How does one foster a love of learning in a child? Will I find it if I google ‘What is the best app to help my child learn?’ Surely someone has figured out the secret sauce to turn these sweet little mini-mes into the next Einsteins who find their callings, love the Lord, earn free rides to college, land the perfect jobs and care for me in my old age. 

While we don’t get to know ahead of time what God has planned for each of our children, there are things we can do that not only equip them for lifelong learning but build our relationship with them at the same time—and it’s simpler than you might think. 

Read stories together

Everyone loves a story. Children don’t learn vocabulary from lists or learn how to write from instructions on how to construct a sentence. They learn from being read to and talked to as infants and toddlers, from reading on their own, and then through thoughtful conversations when they are older. This is how we all learn new vocabulary and means of expression, and for pre-readers, it is essential that they begin with the verbal now and progress to the written only later.  

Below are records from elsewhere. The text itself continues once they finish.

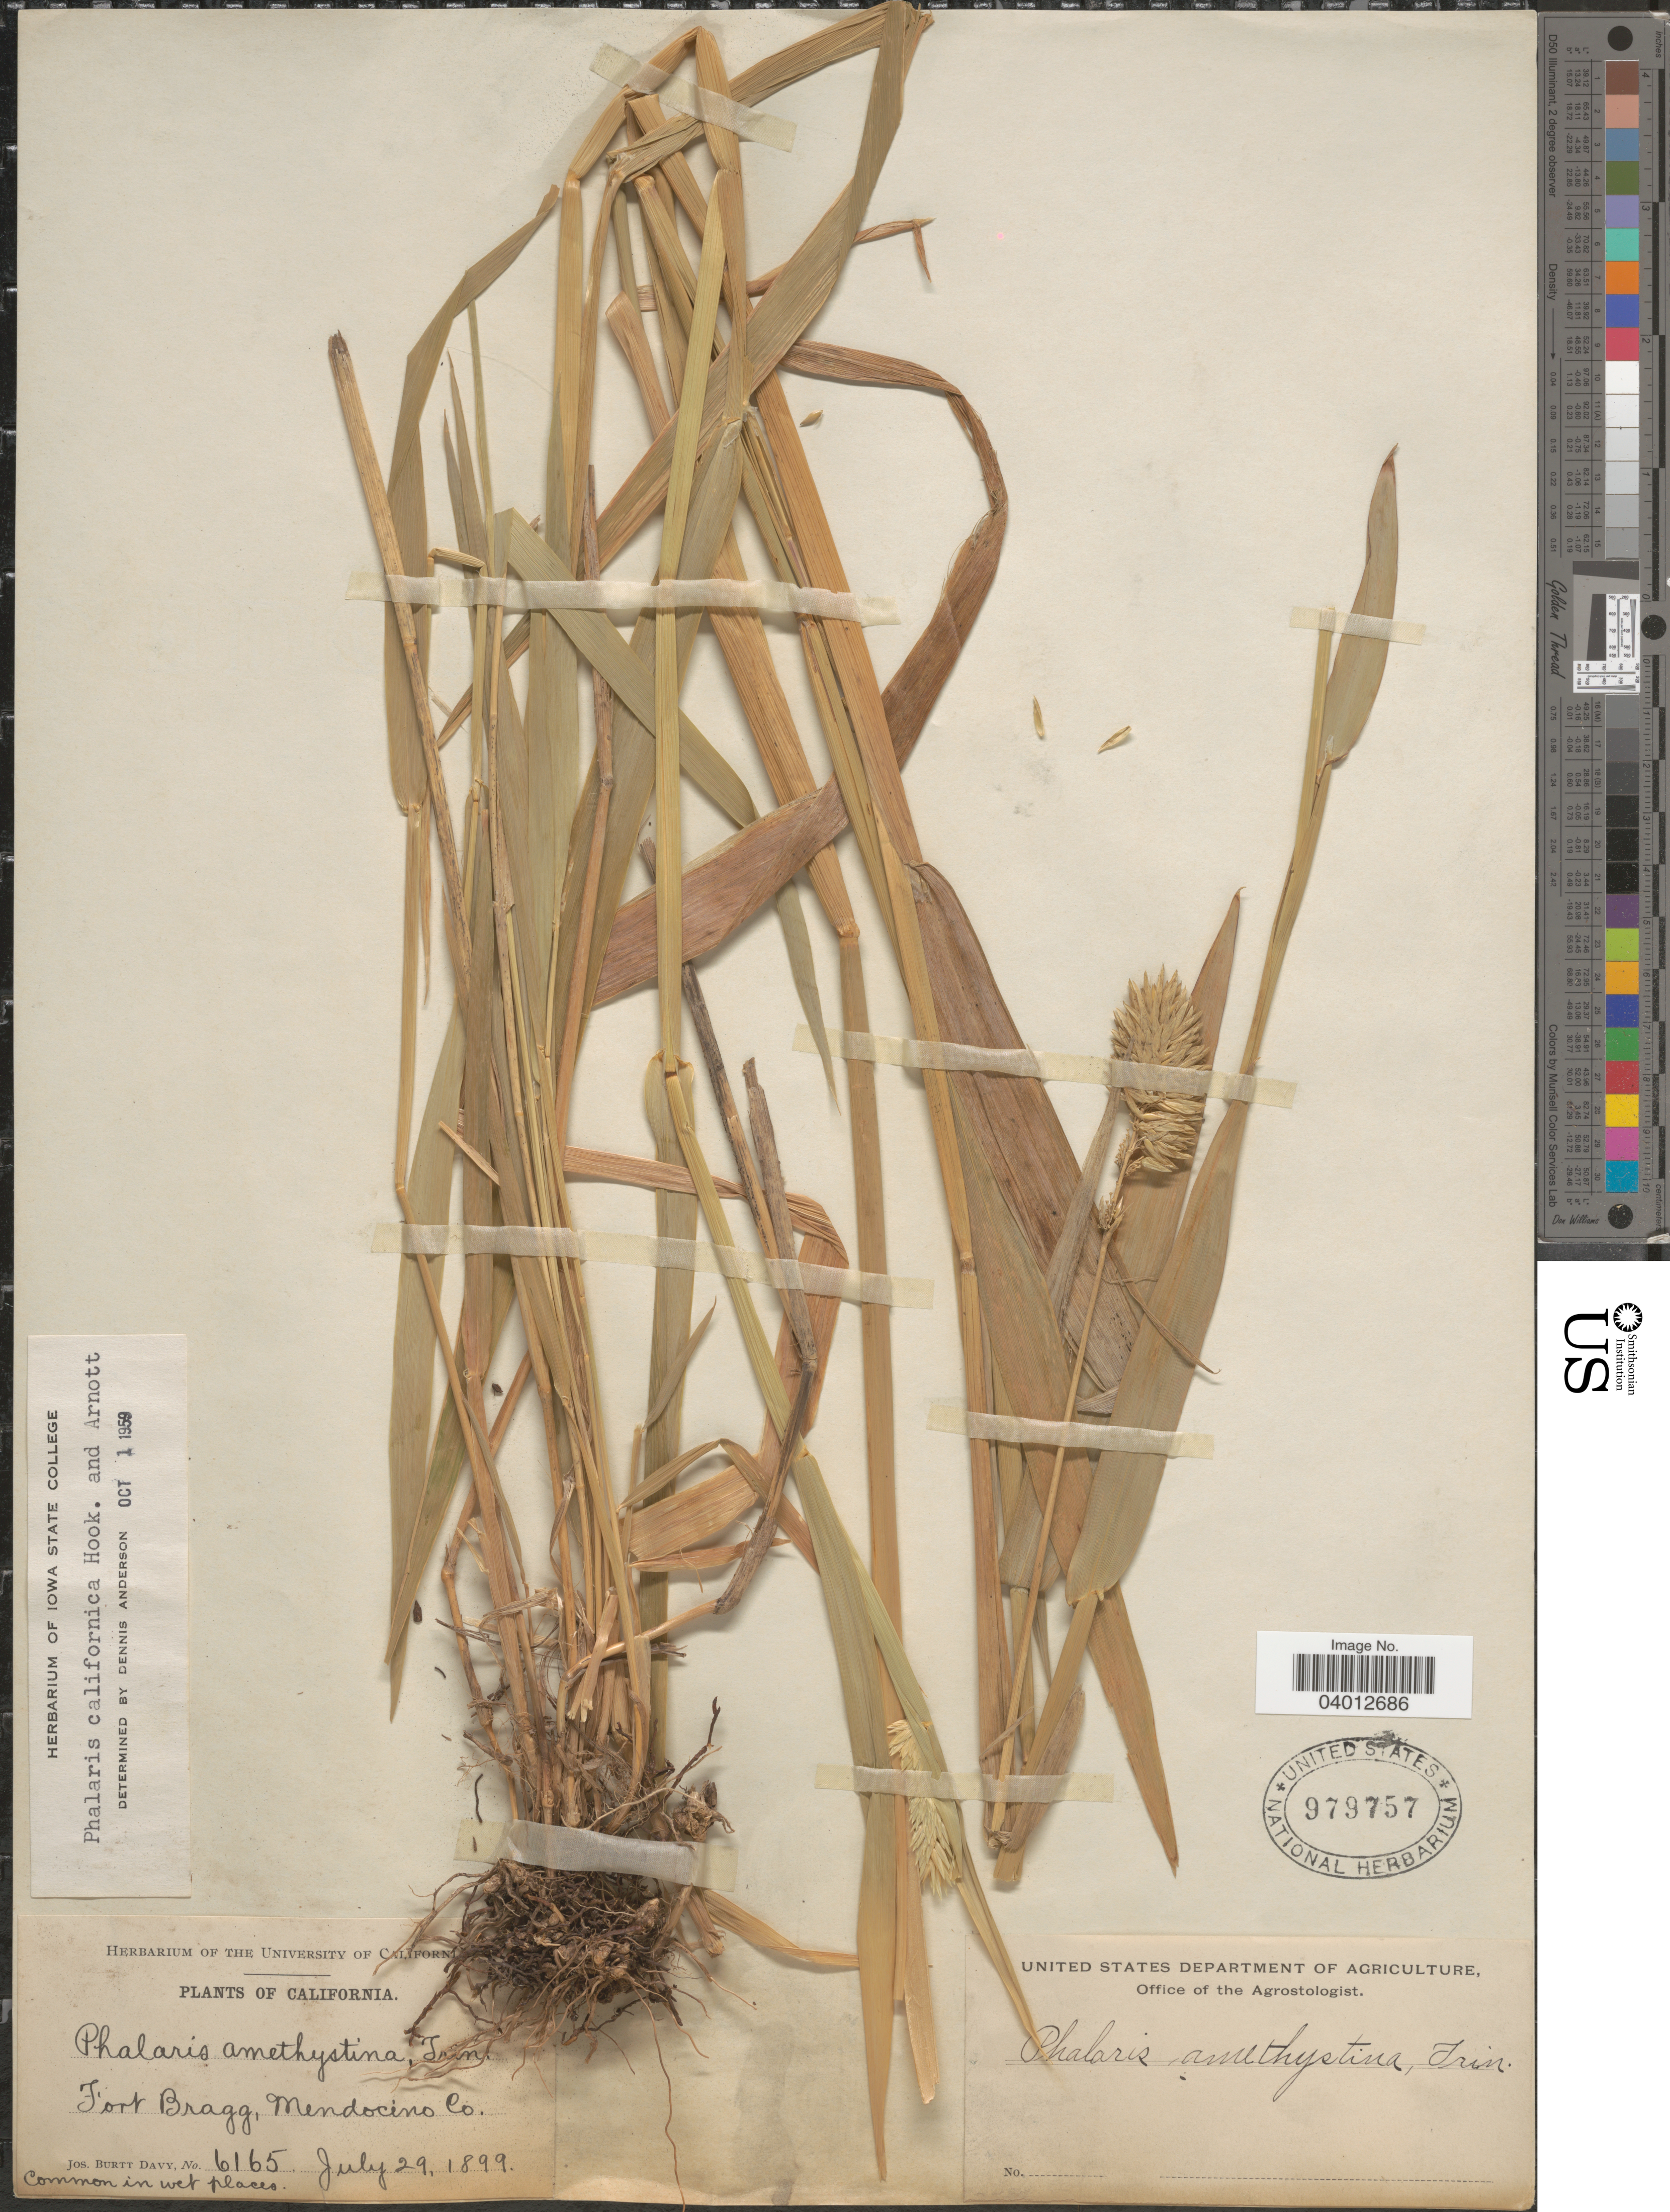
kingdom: Plantae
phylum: Tracheophyta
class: Liliopsida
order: Poales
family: Poaceae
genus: Phalaris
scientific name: Phalaris californica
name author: Hook. & Arn.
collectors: J. Burtt Davy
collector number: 6165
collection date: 1899-07-29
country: United States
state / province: California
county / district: Mendocino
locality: Fort Bragg, Mendocino Co.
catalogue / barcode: US 979757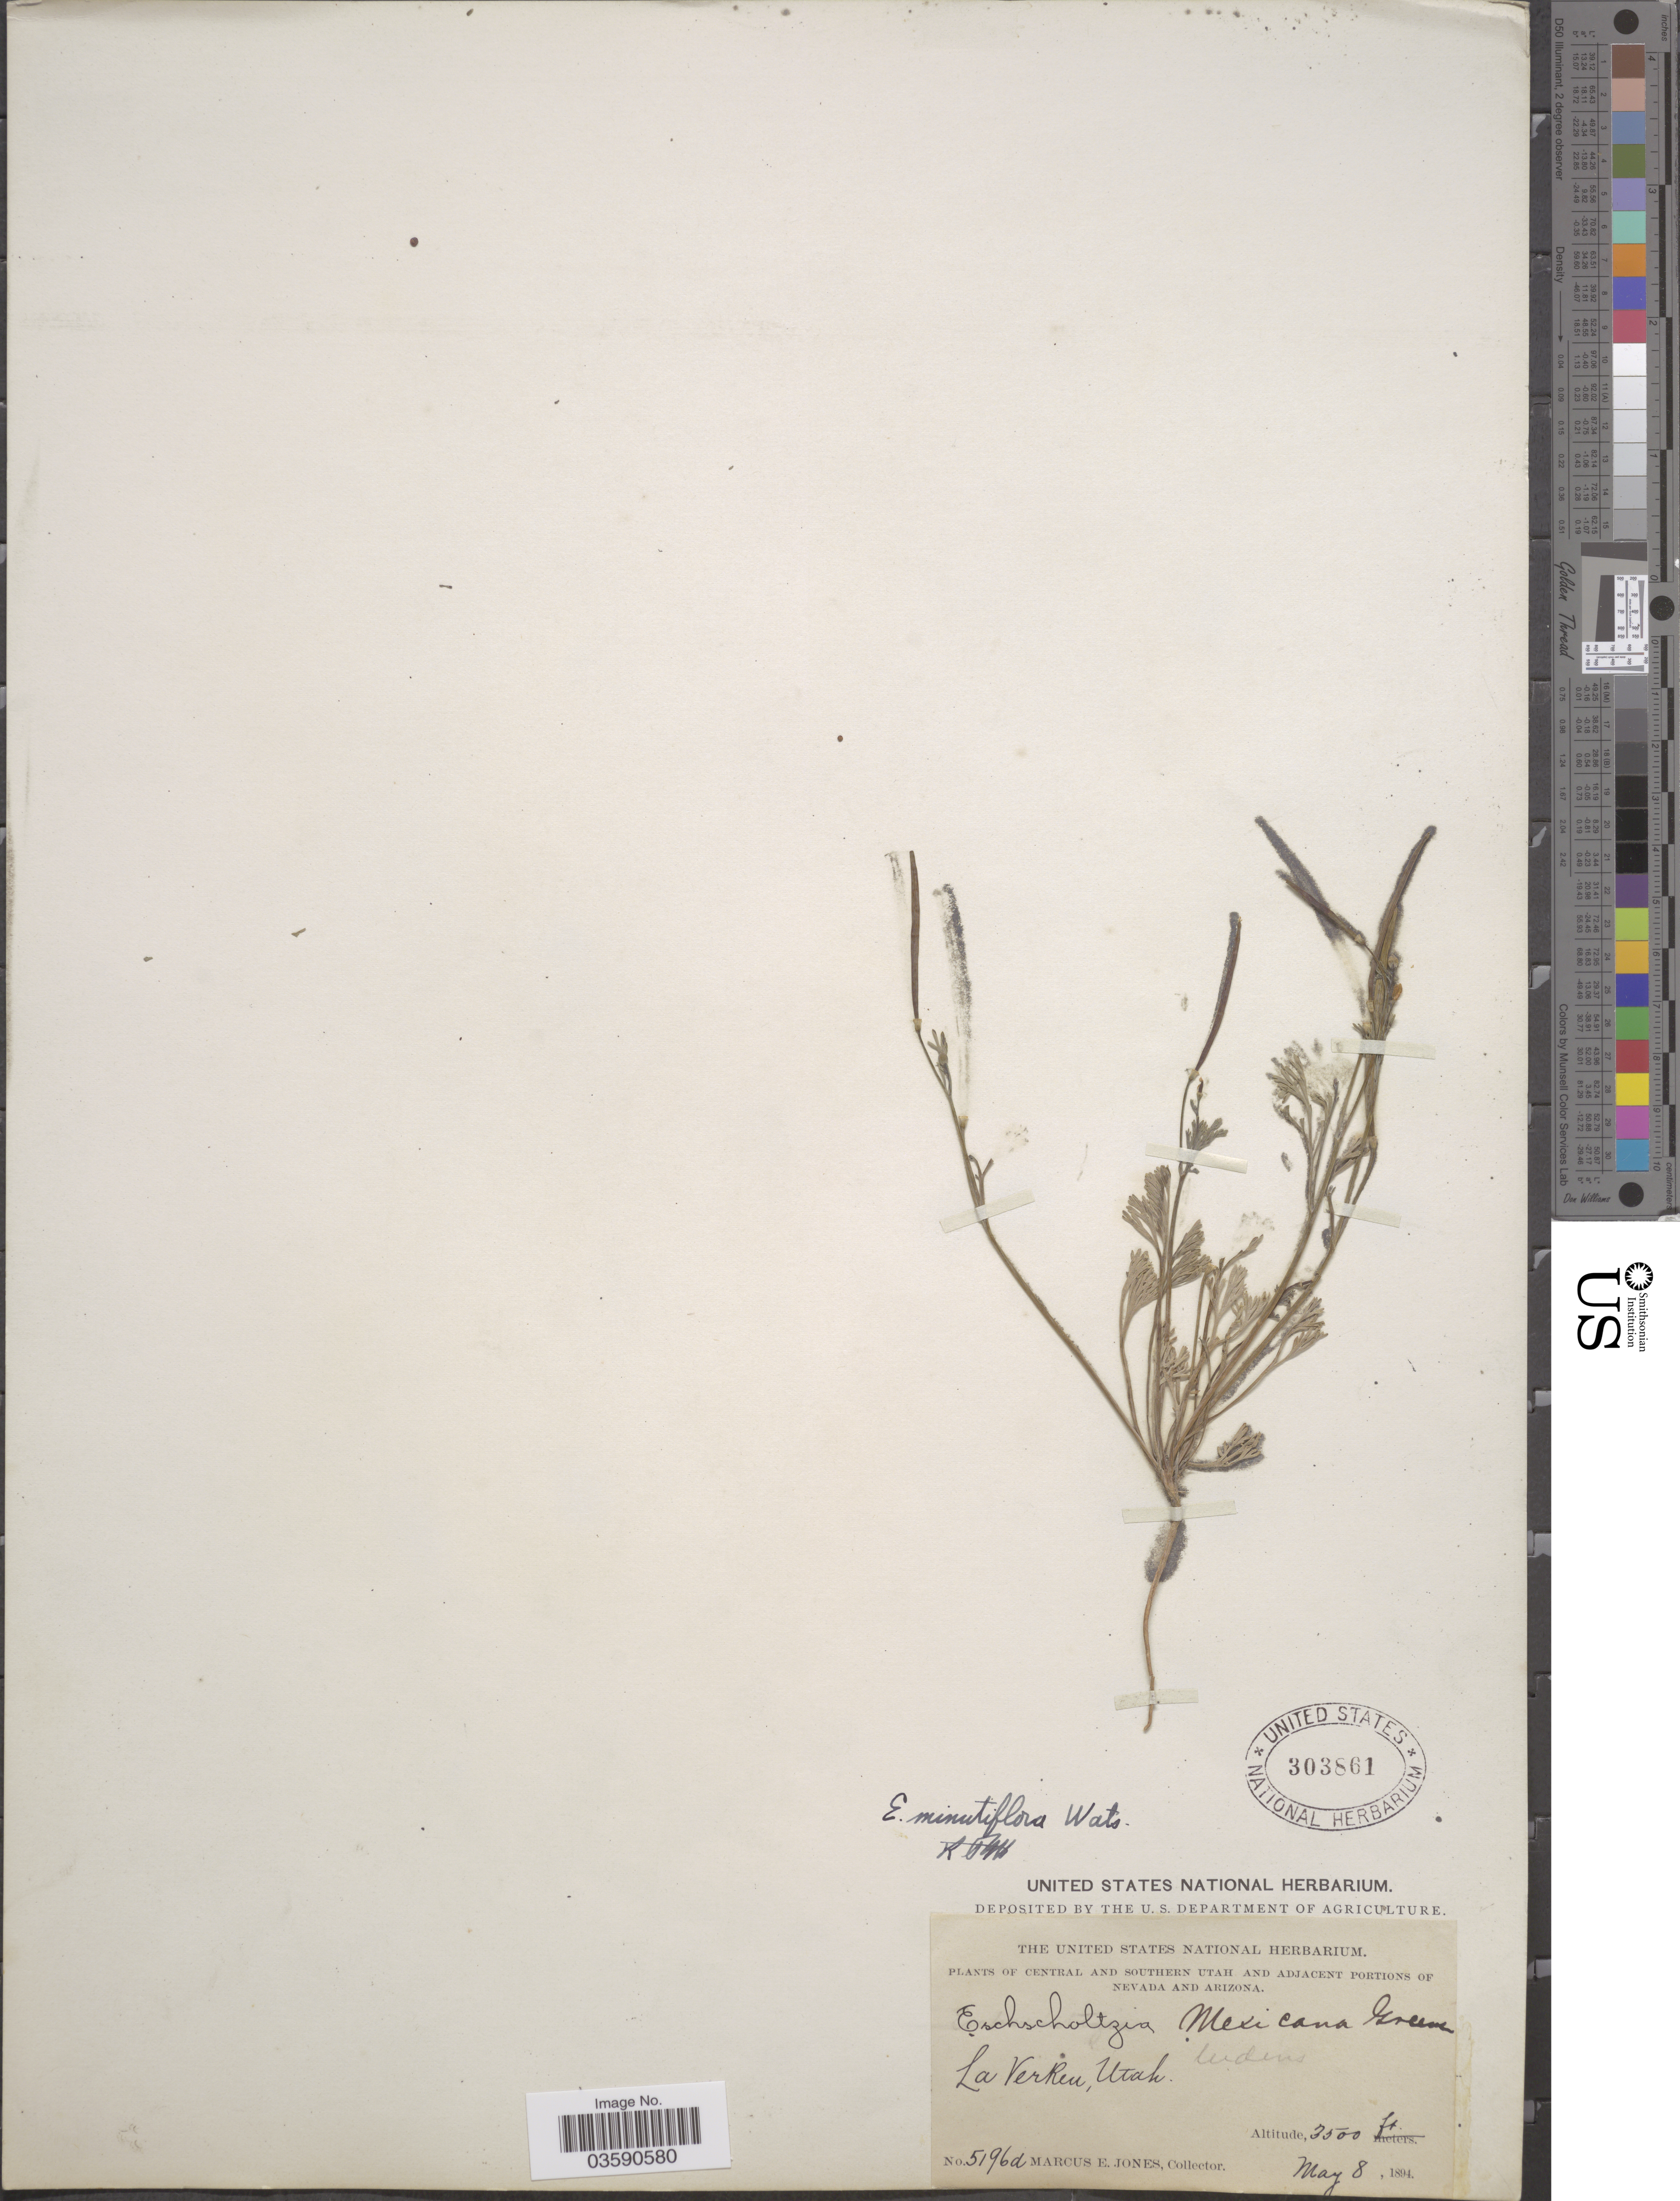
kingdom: Plantae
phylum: Tracheophyta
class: Magnoliopsida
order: Ranunculales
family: Papaveraceae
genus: Eschscholzia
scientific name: Eschscholzia minutiflora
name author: S. Watson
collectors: M. E. Jones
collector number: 5196d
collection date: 1894-05-08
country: United States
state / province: Utah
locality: Central and Southern Utah. La Verken.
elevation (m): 1067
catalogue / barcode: US 303861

“Writing, of course, comes of reading, and nobody can write well who does not read much.” 
(Charlotte Mason, School Education, p. 233)

Read stories to your children that you enjoy reading. Stories should be well written, not twaddle—trivial or nonsensical writing with low-level vocabulary and simplified expression. If the story doesn’t excite your mind, it is unlikely to captivate your child’s. Choose from the classics—books that have stood the test of time. There is a big difference between Disney’s version of Winnie the Pooh and the classic written by A. A. Milne. And while your 7-year-old may not be ready for the original versions of Homer, consider reading some of it aloud and including authors like Rosemary Sutcliff, who has retold the Iliad and the Odyssey.

Always be reading aloud a book that is written above a child’s level of reading. That plus conversations are the way to build their understanding of the world around them and how it works. These are foundational to a child’s understanding of their language. Consider the grammar a child has learned before the age of 5. They have figured out verbs—which ones are irregular and which only need “ed” at the end for past tense. All of this and much more happens effortlessly as we engage the child with good stories and conversation.  

What’s more, reading with children, even older children, provides a shared experience around the story and the opportunity to draw on it for deeper conversations. Don’t stop story-time just because your child is now able to read on his own.  Reading good literature aloud around the dinner table after a meal can be a rewarding family tradition.

Observe the world around you

Learning to observe carefully is another important life skill. From relationships to studying to driving, if children don’t learn the keys to acquiring detailed information from their senses, how can they ever expect to process that information and arrive at the correct conclusion? 

With young children, one of the best places to observe is nature. Go out and look at God’s creation. You don’t have to live in the country to see ants marching single file, building up a hill of sand in a crack on the sidewalk and carrying crumbs underground. Instead of banishing the spider hiding in the corner of your garage, call your daughter over to look at the intricate web being created. 

Hands-on science experiments also offer a great opportunity to compare and contrast, to see cause and effect, and to practice developing hypotheses and drawing conclusions. Asking questions like, “What do you think will happen?” is a great way to engage a child’s imagination. And remember, cooking is actually a science experiment! Try baking with your children; food is always a great motivator, and even flops are a chance to discuss what went wrong and learn.

There are things to observe—learning opportunities—all around us if we slow down and take the time to pay attention. 

Engage in conversation

Talk with your children. Ask questions and encourage them to do the same. While the endless questions of a 3-year-old can become tiring, remember, they are trying to understand the world around them. 

As you sort socks together, you can compare and contrast, but you can also engage their imagination. What does happen to those missing socks? Where do they go? Is there a secret shoot in the dryer that they use to escape and now they are traveling the world? 

When reading books, ask them which character they liked the best and why. Ask them what they think it would have been like to live in that time period or world. Ask them about the villains—why do you think they turned bad? What could they have done to choose differently? Is there still hope that they could change their ways? 

For older teenagers, watch the news or listen to a podcast or a sermon together. What is happening in the world? Or what is happening in the lives of their friends and family members? Are the choices people are making leading to positive or negative outcomes? Share your own mistakes with your children. When we allow them to see that we aren’t perfect we make ourselves more approachable while helping them grow in wisdom. We can also show them that the world does not end when we make mistakes.

Wherever possible, relate your conversations to God’s beauty, goodness and truth. This is the essence of what it means in Deuteronomy 6 when we are commanded to teach our children “when we walk by the way” to “Love the Lord our God with all our heart, soul, mind and strength.” There is beauty in God’s creation, and there is beauty in the storytelling or visual arts that we create as God’s image-bearers. As our children learn to see and appreciate that beauty, we can help them tune their minds to the goodness and truth that accompanies it. The more we can do this by encouraging our children’s curiosity, the more we equip them to be lifelong learners who naturally seek God in everything.

Providing your child with a rich education doesn’t have to be toil. Rather, it can be a part of the natural rhythm of your life. Enjoy the world through the eyes of your child. It is relaxing for you and foundational for them.